Apple pie is great. Apple pie you can eat with your hands? Genius.
Flaky crust. Warm cinnamon-spiced apples. Baked until golden. Dusted with sugar. No fork required. No plate required. Just hungry hands.
Ingredients

Makes 8-10 hand pies.
- 1 box (14 oz) refrigerated pie crust (2 crusts) or homemade
- 2 medium apples (Granny Smith or Honeycrisp), peeled and diced
- 2 tbsp brown sugar
- 1 tbsp granulated sugar
- 1 tsp cinnamon
- 1 tbsp butter
- 1 tsp lemon juice
- 1 tbsp cornstarch mixed with 1 tbsp water (slurry)
- 1 egg, beaten (for egg wash)
- Turbinado sugar for sprinkling (optional)
Step-by-Step Instructions
Step 1: Preheat and Cook Filling
- Preheat oven to 400°F (200°C). Line baking sheet with parchment.
- In a skillet, cook apples, brown sugar, granulated sugar, cinnamon, butter, and lemon juice over medium heat for 5 minutes until apples soften.
- Stir in cornstarch slurry. Cook 1 minute until thickened. Let cool.
Step 2: Cut the Crust
- Roll out pie crusts. Use a 4-inch round cutter or trace a bowl to cut circles.
- Reroll scraps to make more circles.
Step 3: Fill and Seal
- Place 1 tbsp filling in center of each circle.
- Fold dough over.
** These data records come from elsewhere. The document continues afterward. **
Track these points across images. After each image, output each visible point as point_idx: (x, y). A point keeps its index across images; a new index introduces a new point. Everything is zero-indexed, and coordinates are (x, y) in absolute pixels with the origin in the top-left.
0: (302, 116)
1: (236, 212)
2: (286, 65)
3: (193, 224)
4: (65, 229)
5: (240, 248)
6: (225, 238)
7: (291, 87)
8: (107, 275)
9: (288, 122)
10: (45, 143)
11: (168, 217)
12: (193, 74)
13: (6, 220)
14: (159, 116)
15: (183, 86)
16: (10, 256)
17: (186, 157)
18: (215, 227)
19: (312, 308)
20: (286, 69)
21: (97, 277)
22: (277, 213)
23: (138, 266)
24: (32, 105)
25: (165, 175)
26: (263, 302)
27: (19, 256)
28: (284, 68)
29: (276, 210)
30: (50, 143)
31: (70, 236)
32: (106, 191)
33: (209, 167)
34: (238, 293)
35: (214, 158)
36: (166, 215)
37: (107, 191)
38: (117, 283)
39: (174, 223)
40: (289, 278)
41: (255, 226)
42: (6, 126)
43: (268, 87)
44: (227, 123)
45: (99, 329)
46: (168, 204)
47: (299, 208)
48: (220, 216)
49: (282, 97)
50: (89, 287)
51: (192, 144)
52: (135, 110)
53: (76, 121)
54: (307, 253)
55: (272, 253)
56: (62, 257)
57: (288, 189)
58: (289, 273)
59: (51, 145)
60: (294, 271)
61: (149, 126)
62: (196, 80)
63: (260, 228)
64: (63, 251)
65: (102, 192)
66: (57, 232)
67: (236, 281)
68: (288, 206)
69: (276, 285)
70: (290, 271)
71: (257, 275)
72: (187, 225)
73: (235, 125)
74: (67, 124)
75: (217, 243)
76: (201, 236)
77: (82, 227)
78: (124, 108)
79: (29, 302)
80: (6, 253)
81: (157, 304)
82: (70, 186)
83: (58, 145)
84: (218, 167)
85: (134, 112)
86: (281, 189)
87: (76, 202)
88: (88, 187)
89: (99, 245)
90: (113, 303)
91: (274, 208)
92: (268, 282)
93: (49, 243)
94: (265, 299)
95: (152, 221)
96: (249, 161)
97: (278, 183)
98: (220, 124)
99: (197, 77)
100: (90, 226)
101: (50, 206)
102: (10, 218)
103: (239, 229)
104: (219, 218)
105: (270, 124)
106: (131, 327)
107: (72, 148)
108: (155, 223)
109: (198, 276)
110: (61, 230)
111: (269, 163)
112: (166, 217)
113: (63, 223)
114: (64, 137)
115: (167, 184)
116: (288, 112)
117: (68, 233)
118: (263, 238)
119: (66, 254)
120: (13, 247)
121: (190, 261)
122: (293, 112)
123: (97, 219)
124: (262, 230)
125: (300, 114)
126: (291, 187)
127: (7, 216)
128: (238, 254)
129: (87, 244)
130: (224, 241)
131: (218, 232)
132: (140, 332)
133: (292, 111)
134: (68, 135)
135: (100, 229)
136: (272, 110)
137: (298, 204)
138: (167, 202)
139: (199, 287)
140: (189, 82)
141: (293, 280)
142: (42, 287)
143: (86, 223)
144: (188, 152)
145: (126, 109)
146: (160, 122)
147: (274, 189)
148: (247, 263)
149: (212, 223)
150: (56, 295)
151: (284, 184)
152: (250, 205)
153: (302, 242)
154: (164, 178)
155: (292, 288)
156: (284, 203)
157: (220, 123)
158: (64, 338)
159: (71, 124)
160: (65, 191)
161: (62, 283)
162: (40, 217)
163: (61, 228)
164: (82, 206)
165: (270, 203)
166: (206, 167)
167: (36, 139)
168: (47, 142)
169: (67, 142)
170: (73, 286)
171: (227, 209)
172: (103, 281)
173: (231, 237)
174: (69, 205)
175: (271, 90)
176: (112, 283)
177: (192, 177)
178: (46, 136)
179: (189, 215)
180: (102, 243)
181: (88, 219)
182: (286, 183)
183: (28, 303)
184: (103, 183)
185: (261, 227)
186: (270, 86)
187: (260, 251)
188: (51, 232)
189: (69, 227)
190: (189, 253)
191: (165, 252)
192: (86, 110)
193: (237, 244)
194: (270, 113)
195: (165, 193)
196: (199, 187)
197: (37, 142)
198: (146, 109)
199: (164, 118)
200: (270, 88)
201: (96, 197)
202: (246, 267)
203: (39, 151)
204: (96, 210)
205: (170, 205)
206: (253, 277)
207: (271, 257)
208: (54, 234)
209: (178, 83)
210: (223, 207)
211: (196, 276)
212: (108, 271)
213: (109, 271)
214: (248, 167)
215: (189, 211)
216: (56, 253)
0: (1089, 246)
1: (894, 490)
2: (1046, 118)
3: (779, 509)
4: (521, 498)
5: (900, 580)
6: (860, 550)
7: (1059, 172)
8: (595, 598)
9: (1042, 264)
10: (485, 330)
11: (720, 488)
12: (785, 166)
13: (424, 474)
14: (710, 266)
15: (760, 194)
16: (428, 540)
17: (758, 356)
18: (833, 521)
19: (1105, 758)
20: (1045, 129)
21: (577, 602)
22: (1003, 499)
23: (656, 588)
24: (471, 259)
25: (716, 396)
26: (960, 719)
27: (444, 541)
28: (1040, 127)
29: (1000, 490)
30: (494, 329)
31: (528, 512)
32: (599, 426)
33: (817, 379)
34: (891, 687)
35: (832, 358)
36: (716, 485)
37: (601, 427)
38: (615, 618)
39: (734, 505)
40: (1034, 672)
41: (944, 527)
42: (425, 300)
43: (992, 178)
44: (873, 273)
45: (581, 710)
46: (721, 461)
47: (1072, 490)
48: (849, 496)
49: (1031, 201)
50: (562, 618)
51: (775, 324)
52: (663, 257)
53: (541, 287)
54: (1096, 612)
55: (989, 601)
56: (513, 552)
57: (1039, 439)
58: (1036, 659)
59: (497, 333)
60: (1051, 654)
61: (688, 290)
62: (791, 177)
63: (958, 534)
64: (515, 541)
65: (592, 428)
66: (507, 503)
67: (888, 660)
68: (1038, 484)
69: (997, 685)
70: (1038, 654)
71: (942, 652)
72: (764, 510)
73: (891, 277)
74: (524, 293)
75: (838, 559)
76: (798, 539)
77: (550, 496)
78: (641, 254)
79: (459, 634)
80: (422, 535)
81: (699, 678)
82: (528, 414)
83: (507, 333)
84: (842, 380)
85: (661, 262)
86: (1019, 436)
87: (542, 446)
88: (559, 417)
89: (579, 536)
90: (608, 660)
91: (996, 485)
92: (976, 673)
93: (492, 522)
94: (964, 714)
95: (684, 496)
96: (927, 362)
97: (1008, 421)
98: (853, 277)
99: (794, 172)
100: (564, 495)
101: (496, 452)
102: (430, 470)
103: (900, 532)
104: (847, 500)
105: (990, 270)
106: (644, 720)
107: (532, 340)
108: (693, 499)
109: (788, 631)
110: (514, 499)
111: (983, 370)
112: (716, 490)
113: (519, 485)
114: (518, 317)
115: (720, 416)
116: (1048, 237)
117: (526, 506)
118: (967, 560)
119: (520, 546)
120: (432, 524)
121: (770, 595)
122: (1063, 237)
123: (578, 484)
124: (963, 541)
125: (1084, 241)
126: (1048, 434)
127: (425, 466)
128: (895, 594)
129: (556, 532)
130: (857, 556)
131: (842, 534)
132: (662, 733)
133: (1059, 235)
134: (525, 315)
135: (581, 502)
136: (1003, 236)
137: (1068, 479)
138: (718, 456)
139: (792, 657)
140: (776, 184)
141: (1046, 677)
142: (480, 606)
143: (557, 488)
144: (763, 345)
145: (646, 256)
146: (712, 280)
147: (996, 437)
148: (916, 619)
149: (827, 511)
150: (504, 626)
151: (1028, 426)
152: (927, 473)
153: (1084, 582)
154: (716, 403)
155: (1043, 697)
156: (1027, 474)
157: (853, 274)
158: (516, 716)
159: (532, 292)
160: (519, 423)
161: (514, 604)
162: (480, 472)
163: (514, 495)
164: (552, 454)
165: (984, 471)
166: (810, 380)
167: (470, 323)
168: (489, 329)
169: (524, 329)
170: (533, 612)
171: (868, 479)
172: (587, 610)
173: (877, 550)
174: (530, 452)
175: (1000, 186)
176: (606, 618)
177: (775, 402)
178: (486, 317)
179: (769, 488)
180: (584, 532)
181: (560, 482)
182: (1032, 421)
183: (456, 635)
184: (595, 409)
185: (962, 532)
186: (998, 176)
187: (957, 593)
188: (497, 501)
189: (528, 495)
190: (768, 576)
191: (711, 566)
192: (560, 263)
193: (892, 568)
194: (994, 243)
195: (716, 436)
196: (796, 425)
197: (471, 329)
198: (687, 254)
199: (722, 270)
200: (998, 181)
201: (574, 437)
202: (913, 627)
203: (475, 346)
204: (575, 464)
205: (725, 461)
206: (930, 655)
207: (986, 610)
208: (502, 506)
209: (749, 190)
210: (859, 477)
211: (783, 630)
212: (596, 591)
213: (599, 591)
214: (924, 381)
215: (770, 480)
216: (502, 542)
Press edges with a fork to seal.
- Cut small slits on top for steam.
Step 4: Egg Wash and Bake
- Brush with beaten egg. Sprinkle with turbinado sugar.
- Bake 15-18 minutes until golden brown.
Step 5: Serve
- Cool 5 minutes. Serve warm. Maybe with vanilla ice cream (if you have a plate).
Summary
Prep Time: 15 minutes | Cook Time: 15-18 minutes | Total Time: 30 minutes
Yield: 8-10 hand pies
Difficulty: Easy
Storage Notes
Room Temp:
Store in an airtight container for 3 days.
Freezer Friendly:
Freeze unbaked hand pies for 3 months. Bake from frozen at 400°F for 18-22 minutes.
Pro Tip:
Don’t overfill. Less filling = easier sealing = no blowouts.